→ TREŚĆ ZADANIA: Przepisz dokładnie fragment tekstu o sprzedaży domów w USA od słów „Trwa ładowanie...” aż po słowa „większy od pierwotnego.”.

→ PREZENTOWANY TEKST:

----

Trwa ładowanie...
Zaloguj
Notowania
Przejdź na

Sprzedaż domów w USA nieoczekiwanie wzrosła

0
Podziel się:

Tym razem chodzi o rynek wtórny, który jest o tyle istotny, że jest też 10-krotnie większy od pierwotnego.

Sprzedaż domów na rynku wtórnym w ujęciu 12-miesięcznym wzrosła więc do 4,99 mln sztuk i była o 2 proc. wyższa niż w kwietniu (4,89 mln). Ekonomiści oczekiwali, że wolumen transakcji zatrzyma się na poziomie 4,95 proc. Zmiany nie są naturalnie na tyle duże, by mówić o przełamaniu kryzysu na rynku nieruchomości. Zaledwie w kwietniu odnotowano rekordowo niski poziom sprzedaży. Ceny domów (mediana) są niższe o 6,7 proc. niż przed rokiem i wynoszą 203 600 USD (ok. 435 tys. PLN). Liczba domów przeznaczonych do sprzedaży, które nie znalazły nabywców wynosi 4,49 mln - o 60 tys. mniej niż w kwietniu.

----

→ ZESTAWIENIE DANYCH:
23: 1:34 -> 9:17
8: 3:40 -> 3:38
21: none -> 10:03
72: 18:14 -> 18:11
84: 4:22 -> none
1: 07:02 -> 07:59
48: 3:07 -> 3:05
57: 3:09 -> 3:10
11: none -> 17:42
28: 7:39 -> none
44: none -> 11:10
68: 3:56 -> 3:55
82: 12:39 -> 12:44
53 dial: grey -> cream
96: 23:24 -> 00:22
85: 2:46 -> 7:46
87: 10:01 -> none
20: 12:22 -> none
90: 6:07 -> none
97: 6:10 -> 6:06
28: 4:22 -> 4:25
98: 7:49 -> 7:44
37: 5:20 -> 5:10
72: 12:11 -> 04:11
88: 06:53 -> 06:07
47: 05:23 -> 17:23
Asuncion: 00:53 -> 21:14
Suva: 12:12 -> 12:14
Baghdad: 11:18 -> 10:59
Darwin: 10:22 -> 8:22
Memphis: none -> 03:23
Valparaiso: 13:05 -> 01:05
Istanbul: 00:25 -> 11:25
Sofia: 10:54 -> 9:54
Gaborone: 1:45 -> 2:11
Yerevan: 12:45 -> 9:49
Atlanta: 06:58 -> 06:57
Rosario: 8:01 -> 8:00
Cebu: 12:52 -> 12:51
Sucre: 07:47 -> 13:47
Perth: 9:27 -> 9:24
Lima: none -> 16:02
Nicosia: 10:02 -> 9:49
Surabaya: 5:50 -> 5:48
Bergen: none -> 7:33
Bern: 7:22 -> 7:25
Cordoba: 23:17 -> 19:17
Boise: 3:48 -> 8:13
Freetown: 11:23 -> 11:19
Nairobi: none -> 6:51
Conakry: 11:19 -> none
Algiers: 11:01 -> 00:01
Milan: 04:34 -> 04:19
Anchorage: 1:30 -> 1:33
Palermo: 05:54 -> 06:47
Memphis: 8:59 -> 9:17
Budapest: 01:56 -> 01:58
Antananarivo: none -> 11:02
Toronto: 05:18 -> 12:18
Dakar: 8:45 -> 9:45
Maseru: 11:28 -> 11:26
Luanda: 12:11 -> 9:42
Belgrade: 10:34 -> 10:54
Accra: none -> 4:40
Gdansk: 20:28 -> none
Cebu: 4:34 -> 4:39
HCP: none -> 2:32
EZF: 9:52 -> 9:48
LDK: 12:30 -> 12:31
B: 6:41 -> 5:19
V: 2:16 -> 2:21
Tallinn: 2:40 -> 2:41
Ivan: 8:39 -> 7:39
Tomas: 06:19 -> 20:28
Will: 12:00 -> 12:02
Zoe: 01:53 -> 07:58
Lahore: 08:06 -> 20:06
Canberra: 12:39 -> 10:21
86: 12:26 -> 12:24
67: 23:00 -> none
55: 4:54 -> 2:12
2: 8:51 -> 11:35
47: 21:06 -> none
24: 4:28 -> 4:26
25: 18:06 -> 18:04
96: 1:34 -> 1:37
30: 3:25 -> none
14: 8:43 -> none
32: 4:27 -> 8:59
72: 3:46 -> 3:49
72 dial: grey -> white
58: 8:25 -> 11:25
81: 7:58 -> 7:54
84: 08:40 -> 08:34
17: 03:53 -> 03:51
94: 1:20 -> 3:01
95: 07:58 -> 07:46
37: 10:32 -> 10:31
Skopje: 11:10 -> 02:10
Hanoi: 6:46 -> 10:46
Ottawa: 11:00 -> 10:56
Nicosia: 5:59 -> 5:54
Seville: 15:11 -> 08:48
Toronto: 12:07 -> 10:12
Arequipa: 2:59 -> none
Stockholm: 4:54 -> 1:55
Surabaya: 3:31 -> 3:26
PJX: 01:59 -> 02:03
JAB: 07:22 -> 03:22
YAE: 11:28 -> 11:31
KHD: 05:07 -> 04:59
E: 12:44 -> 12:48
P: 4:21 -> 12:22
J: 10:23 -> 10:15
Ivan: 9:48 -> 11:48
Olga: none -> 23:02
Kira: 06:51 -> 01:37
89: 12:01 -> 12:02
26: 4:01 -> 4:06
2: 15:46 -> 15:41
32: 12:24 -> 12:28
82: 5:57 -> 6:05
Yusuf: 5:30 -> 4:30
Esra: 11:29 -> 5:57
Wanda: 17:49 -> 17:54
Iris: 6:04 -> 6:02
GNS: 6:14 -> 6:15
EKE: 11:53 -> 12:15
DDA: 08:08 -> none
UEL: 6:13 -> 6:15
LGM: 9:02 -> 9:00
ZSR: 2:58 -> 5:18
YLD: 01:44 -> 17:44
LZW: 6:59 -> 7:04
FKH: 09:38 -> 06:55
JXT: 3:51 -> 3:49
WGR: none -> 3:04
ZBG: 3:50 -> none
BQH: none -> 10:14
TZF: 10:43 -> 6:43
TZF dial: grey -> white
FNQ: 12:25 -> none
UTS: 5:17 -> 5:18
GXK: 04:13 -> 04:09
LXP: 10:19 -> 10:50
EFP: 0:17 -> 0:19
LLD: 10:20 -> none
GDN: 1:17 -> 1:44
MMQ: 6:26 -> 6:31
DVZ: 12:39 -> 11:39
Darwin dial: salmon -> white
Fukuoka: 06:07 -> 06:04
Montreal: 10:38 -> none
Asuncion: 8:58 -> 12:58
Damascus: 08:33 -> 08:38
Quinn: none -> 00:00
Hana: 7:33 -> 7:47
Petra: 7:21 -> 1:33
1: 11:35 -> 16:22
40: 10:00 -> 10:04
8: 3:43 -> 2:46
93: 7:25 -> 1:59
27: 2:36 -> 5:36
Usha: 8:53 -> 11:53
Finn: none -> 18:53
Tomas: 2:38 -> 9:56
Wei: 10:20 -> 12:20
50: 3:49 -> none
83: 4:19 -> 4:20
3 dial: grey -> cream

----

→ PEŁNA ODPOWIEDŹ:
Trwa ładowanie...
Zaloguj
Notowania
Przejdź na

Sprzedaż domów w USA nieoczekiwanie wzrosła

0
Podziel się:

Tym razem chodzi o rynek wtórny, który jest o tyle istotny, że jest też 10-krotnie większy od pierwotnego.